Russian Orthodox activists have implored Moscow Mayor Sergei Sobyanin to cancel the upcoming concert of controversial musician Marilyn Manson, saying the singer violates Russia's anti-blasphemy law.
Dmitry Tsorionov, the head of "God's Will," a Russian Orthodox social movement, said believers condemned the "blasphemy and profanity of his [Manson's] song lyrics but mostly by his behavior during performances," RIA Novosti reported Thursday.
"The burning and destruction of the Bible is an integral part of his show," Tsorionov told RIA Novosti on Friday. "For example, the culmination of his concert in St. Petersburg was the destruction of a Bible in front of an enthusiastic crowd that he had brought to an absolutely inadequate state."
The organization also said Manson's performances were "full of elements insulting to the feelings of believers" and promoted "religious hatred, cruelty, murder, suicide, sexual perversion and Satanism among young people, including minors."
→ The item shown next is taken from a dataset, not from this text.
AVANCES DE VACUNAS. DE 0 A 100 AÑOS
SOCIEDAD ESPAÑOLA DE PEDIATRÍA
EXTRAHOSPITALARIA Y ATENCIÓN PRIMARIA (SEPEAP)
In July 2013, Russia passed a new anti-blasphemy law introducing fines and possible prison sentences for offending the "feelings of religious believers."
Manson, who is scheduled to perform in Moscow on June 27, has also been declared persona non grata in other Russian cities.
Local authorities in Novosibirsk announced on Wednesday that Manson's concert set to take place on June 29 was being canceled for "fear of the safety" of its residents, RIA Novosti reported.
On June 11, 400 residents of Novosibirsk demonstrated against Manson's planned visit to the city. The participants in the protest handed out St. George ribbons, held icons and carried posters with the inscription "Say no to Uncle Manson," Lenta.ru reported.